• TEXT PASSAGE
▼▼▼
Thambi Movie Review: Karthi And Jyotika Star In Jeethu Joseph’s Messy Thriller You Can Call Drishyam’s Thambi

Thambi is muddled with far too many ‘what-ifs’, sub-plots and characters.
Thambi Movie Review: Karthi And Jyotika Star In Jeethu Joseph’s Messy Thriller You Can Call Drishyam’s Thambi
Updated on

Director: Jeethu Joseph

Cast: Karthi, Jyotika, Sathyaraj, Nikhila Vimal

In interviews that followed the massive success of his film Drishyam, director Jeethu Joseph kept reiterating how it was unfair to except a similar murder mystery from him. Besides its Tamil remake Papanasam, he chose to make films in various genres, with middling results. Flash forward to December 2019 and he has two releases, both hinting at a possible return to form and his strongest genre. If his Hindi film The Body was the remake of a Spanish film, in his first Tamil original, he tries really hard to recreate the magic of the film that made him a household name. But, having watched Thambi, what you're left with is an overwhelming amount of respect for Drishyam, because you can clearly see how easily things could have gone wrong with that. 

The similarities between both are difficult to overlook. Thambi too places a family at its centre; a troubled boy goes missing. It's a whack to the head (we get two more later) that sets off a chain of events, and the film's first hour is kept deceptively light, only to make way for some heavy-duty twists and turns. Dig a little deeper, and we see how Thambi too is about the efforts of its characters to keep an all-important lie alive. Yet, its moral universe is more complex because every significant character in the film is painted a dark shade of grey.
▲▲▲
• PROVIDED INFORMATION
▼▼▼
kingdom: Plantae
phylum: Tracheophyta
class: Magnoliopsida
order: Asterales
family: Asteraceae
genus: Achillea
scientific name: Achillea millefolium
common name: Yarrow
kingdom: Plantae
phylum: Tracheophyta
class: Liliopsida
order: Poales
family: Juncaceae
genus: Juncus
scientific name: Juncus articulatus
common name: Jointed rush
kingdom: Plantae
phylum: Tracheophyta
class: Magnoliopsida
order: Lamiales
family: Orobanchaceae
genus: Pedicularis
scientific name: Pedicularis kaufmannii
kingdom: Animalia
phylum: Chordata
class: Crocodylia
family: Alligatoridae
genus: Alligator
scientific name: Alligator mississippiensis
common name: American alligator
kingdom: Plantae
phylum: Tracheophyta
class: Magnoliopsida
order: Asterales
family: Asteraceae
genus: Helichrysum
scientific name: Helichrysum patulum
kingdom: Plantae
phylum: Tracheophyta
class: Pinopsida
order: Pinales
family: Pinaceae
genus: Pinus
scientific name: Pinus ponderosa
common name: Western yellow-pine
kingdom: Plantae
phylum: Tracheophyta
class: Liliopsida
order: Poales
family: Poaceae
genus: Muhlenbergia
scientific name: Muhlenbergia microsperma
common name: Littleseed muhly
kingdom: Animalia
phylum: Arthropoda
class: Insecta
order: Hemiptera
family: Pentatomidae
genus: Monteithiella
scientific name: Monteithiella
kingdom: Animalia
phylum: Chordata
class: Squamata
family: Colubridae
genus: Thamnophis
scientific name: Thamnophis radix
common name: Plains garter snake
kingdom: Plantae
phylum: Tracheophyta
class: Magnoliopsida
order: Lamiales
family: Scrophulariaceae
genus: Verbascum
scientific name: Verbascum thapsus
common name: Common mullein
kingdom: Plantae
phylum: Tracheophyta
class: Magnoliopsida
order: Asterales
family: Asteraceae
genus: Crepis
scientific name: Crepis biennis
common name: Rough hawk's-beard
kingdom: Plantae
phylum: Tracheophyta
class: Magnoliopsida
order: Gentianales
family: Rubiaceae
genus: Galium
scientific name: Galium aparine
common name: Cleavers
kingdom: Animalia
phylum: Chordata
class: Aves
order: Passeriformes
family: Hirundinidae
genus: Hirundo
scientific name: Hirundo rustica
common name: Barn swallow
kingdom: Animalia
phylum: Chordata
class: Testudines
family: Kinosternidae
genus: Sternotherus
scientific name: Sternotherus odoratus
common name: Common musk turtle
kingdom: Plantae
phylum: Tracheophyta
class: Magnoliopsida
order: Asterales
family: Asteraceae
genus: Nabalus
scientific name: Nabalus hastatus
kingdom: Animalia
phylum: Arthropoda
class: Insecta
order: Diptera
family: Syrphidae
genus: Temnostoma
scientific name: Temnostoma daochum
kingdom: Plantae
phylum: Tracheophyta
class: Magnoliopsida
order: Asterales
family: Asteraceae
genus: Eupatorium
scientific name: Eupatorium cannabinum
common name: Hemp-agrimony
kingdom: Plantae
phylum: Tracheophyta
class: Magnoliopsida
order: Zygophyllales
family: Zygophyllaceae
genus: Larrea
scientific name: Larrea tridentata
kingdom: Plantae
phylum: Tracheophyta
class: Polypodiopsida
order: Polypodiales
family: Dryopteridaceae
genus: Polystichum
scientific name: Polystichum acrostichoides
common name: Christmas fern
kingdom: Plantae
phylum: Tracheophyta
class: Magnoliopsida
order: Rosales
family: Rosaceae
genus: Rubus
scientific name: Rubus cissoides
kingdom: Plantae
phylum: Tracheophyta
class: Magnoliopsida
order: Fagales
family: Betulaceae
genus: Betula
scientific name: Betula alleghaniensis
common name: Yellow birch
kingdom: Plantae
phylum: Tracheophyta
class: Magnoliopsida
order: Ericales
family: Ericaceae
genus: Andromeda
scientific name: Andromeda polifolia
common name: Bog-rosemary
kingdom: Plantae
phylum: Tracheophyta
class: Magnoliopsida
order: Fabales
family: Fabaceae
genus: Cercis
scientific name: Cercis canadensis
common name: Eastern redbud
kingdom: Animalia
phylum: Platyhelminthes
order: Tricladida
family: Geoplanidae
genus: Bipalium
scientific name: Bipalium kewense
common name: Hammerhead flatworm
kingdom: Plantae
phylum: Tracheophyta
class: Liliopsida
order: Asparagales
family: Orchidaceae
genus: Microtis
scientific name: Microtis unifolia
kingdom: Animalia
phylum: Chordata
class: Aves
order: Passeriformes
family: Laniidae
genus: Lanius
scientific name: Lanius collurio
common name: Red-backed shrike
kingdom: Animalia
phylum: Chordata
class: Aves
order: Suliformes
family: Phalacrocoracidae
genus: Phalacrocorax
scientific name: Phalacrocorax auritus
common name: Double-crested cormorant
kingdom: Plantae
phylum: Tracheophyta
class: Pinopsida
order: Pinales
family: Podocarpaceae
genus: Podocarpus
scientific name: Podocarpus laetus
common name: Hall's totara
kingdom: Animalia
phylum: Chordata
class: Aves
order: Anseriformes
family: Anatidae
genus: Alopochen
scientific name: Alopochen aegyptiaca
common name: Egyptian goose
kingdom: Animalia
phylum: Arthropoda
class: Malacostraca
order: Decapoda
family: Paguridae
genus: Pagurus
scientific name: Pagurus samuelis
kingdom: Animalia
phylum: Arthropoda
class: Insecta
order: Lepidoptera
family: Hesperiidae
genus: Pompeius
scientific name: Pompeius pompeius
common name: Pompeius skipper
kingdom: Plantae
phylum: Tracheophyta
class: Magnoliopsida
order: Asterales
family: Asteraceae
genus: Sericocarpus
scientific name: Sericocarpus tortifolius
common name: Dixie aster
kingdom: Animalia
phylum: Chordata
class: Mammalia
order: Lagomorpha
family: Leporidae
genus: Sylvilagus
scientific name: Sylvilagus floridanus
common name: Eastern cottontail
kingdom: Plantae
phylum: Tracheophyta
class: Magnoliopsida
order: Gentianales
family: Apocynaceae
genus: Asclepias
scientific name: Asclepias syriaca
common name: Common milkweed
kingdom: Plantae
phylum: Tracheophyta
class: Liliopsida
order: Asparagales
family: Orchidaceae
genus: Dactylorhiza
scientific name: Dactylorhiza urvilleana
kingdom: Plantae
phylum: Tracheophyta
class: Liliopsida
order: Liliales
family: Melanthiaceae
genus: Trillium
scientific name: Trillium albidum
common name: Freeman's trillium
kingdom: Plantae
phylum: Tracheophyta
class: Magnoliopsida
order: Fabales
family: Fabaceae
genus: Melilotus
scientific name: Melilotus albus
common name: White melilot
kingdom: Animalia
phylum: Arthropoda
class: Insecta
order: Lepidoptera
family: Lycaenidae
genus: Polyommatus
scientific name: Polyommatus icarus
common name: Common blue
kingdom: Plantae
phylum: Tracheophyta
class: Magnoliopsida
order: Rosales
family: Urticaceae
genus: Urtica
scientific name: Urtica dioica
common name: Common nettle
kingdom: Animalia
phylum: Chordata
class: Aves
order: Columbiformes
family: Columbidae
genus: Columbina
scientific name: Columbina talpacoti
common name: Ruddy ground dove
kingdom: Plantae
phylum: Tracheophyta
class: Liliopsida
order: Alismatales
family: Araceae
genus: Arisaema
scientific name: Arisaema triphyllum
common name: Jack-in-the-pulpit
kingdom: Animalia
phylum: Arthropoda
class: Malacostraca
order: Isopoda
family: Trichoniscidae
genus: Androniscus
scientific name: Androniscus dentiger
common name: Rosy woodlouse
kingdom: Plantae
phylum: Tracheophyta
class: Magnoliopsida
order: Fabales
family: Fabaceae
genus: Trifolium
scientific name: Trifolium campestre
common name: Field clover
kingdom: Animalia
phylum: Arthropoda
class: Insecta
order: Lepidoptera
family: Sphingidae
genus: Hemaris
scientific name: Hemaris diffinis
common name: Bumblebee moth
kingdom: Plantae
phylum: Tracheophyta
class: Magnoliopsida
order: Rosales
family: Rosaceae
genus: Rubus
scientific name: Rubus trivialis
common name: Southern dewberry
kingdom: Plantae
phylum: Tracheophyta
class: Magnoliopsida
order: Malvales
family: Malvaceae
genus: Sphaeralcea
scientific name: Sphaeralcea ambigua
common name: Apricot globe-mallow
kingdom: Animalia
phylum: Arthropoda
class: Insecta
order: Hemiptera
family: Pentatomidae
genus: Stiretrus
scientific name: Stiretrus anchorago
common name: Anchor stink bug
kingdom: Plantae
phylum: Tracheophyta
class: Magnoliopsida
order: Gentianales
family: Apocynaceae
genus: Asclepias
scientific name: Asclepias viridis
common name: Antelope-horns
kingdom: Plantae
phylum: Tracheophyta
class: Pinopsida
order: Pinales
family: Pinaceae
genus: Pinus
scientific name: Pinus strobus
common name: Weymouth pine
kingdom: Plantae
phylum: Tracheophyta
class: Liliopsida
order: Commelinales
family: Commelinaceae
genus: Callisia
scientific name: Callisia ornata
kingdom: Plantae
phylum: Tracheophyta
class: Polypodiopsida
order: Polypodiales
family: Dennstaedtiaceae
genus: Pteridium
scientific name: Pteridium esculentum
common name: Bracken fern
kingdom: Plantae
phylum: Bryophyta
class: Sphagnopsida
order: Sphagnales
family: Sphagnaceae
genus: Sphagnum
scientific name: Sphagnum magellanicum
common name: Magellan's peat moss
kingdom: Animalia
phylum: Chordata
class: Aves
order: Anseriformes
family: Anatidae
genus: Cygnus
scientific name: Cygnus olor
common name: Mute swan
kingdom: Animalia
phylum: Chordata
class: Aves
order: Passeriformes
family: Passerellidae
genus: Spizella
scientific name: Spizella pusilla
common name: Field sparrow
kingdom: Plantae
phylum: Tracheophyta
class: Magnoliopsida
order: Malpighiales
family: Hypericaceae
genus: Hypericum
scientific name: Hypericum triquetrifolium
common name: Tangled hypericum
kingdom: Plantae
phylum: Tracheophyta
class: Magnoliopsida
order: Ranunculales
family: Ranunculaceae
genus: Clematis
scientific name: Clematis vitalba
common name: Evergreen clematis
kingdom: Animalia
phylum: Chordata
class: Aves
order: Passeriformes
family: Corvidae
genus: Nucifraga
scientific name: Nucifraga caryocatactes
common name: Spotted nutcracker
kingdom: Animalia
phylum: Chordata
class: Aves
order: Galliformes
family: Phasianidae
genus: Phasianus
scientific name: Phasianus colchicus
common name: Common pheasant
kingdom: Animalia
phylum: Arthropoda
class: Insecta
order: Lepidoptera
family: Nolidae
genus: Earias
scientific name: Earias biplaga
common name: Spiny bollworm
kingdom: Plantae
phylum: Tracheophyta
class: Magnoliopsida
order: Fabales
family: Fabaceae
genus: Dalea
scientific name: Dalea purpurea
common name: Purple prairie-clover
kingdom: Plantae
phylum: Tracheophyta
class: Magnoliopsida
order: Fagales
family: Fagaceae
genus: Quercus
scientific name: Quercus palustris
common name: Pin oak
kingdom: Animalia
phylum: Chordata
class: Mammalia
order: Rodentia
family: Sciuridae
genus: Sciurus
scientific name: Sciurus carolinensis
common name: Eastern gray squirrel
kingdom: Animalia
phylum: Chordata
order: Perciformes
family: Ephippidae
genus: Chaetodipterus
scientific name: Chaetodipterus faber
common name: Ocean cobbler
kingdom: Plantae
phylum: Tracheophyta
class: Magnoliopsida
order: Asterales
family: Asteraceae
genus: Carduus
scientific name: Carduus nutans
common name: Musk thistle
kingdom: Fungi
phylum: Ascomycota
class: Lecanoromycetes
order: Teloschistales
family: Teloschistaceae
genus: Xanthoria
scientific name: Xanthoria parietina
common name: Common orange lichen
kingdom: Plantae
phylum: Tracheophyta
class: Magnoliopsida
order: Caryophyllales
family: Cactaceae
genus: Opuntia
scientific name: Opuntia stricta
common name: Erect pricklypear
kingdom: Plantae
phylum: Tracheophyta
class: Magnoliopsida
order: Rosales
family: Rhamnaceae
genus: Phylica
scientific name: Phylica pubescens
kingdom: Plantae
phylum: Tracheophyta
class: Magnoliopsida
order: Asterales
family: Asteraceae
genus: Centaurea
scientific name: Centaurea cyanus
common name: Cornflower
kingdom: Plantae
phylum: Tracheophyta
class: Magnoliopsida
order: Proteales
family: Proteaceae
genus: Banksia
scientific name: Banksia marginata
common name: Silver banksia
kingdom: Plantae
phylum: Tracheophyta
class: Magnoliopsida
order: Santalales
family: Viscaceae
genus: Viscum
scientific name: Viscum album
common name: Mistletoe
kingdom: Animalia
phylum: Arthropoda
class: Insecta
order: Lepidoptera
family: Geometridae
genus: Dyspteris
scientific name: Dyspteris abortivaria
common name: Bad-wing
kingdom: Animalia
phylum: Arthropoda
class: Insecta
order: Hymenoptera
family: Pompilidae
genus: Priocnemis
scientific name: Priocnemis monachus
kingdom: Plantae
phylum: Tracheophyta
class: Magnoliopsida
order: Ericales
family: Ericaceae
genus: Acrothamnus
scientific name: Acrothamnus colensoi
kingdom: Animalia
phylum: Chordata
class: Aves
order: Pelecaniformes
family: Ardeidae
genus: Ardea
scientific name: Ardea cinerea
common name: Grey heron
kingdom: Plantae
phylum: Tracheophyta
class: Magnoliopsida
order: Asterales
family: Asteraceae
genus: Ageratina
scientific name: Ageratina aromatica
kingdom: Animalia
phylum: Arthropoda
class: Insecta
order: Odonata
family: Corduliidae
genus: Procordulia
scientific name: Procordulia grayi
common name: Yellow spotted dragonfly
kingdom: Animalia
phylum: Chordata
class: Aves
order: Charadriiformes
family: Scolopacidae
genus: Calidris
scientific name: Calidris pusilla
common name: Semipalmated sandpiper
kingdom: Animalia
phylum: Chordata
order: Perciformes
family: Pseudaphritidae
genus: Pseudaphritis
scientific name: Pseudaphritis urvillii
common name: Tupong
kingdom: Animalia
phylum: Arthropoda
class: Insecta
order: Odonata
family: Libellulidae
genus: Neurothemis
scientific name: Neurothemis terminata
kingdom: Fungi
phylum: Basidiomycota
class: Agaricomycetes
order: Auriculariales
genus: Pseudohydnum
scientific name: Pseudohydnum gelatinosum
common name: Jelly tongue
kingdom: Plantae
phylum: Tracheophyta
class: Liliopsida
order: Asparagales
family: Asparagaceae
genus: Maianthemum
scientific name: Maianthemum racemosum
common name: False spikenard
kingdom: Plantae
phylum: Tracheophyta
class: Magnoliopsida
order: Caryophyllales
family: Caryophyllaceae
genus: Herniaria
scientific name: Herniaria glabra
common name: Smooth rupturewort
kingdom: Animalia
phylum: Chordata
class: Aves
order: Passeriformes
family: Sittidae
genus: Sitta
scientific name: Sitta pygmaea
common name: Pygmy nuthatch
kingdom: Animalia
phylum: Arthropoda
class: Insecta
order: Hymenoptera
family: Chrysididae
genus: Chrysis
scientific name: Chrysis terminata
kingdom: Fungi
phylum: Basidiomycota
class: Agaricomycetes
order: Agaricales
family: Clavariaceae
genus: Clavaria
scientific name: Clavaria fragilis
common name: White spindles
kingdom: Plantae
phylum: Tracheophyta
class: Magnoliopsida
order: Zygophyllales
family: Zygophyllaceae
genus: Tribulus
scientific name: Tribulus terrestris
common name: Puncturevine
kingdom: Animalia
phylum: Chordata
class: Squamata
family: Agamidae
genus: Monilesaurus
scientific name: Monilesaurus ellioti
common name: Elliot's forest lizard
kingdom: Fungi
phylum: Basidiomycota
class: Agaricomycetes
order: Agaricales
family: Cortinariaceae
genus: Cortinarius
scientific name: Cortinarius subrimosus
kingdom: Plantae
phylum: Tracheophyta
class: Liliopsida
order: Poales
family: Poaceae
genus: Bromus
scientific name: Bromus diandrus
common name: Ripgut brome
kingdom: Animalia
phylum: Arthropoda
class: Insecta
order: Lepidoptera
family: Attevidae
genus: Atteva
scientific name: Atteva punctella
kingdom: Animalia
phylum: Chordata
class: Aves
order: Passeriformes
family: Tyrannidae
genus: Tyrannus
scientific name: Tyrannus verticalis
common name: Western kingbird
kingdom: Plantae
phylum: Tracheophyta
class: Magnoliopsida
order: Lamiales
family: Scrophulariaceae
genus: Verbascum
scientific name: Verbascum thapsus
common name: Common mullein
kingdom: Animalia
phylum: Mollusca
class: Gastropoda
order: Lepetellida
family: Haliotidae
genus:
▲▲▲
• CHALLENGE A
Revise the entries in the stretch from the line containing "order: Charadriiformes" through the line containing "genus: Bromus", replacing each "common name" with "vernacular name" and leaving everything else unchanged; return only those lines.
• CHALLENGE B
Resume the Thambi review, continuing from its final sentence.
The Thambi review and the entries are unrelated to each other.

• WRITTEN RESPONSE A
order: Charadriiformes
family: Scolopacidae
genus: Calidris
scientific name: Calidris pusilla
vernacular name: Semipalmated sandpiper
kingdom: Animalia
phylum: Chordata
order: Perciformes
family: Pseudaphritidae
genus: Pseudaphritis
scientific name: Pseudaphritis urvillii
vernacular name: Tupong
kingdom: Animalia
phylum: Arthropoda
class: Insecta
order: Odonata
family: Libellulidae
genus: Neurothemis
scientific name: Neurothemis terminata
kingdom: Fungi
phylum: Basidiomycota
class: Agaricomycetes
order: Auriculariales
genus: Pseudohydnum
scientific name: Pseudohydnum gelatinosum
vernacular name: Jelly tongue
kingdom: Plantae
phylum: Tracheophyta
class: Liliopsida
order: Asparagales
family: Asparagaceae
genus: Maianthemum
scientific name: Maianthemum racemosum
vernacular name: False spikenard
kingdom: Plantae
phylum: Tracheophyta
class: Magnoliopsida
order: Caryophyllales
family: Caryophyllaceae
genus: Herniaria
scientific name: Herniaria glabra
vernacular name: Smooth rupturewort
kingdom: Animalia
phylum: Chordata
class: Aves
order: Passeriformes
family: Sittidae
genus: Sitta
scientific name: Sitta pygmaea
vernacular name: Pygmy nuthatch
kingdom: Animalia
phylum: Arthropoda
class: Insecta
order: Hymenoptera
family: Chrysididae
genus: Chrysis
scientific name: Chrysis terminata
kingdom: Fungi
phylum: Basidiomycota
class: Agaricomycetes
order: Agaricales
family: Clavariaceae
genus: Clavaria
scientific name: Clavaria fragilis
vernacular name: White spindles
kingdom: Plantae
phylum: Tracheophyta
class: Magnoliopsida
order: Zygophyllales
family: Zygophyllaceae
genus: Tribulus
scientific name: Tribulus terrestris
vernacular name: Puncturevine
kingdom: Animalia
phylum: Chordata
class: Squamata
family: Agamidae
genus: Monilesaurus
scientific name: Monilesaurus ellioti
vernacular name: Elliot's forest lizard
kingdom: Fungi
phylum: Basidiomycota
class: Agaricomycetes
order: Agaricales
family: Cortinariaceae
genus: Cortinarius
scientific name: Cortinarius subrimosus
kingdom: Plantae
phylum: Tracheophyta
class: Liliopsida
order: Poales
family: Poaceae
genus: Bromus

• WRITTEN RESPONSE B
Saravanan (Karthi) is a standard-issue fraud who lives off petty crimes in Goa. We also get a prosperous family in Mettupalayam that lives in the hope that the son, who went missing 15 years ago, will return. Enter a police officer who connects the dots, and voila, Saravanan becomes the missing son. Initially, the tension comes from Saravanan trying to convince members of this family and the people around them that he is who they've been waiting for. A few, like his childhood sweetheart Sanjana (Nikhila Vimal) and the parents are fairly easy to convince. The grandmother and the sister, not so much. 

Is the film about an outsider charming his way into this family to eventually cheat them for a huge bounty? Or is it about the family catching his bluff, only to retreat into its own disappointed shell, having lost the son again? Given that this is a Jeethu Joseph film, is there more to these people than what meets the eye? 

The problem with the film is that it tries to do all three. Despite the complicated themes, Drishyam was still a very cleanly written film. Everything fit like a puzzle, making it hard to remove even a single scene or character from it. Thambi is muddled with far too many 'what-ifs', sub-plots and characters. One of these, involving a corporate trying to usurp a piece of land, involves so much screentime you're surprised at how little it has to do with the final reveal. And certain characters, like a rival politician, are so confusingly written that they only serve as red herrings, but without any real reason. 

Yet, what's surprising in this family film is how poorly the emotions are worked out. The sister-brother relationship has been the film's major selling point, yet it's also the film's least effective. We never understand what's going on in her head. Is it disbelief or regret? Why do we get scenes like the birthday party where we see her attitude changing? Is it only to further complicate what the audience is thinking? Because it becomes really difficult to place it within the truths of the film.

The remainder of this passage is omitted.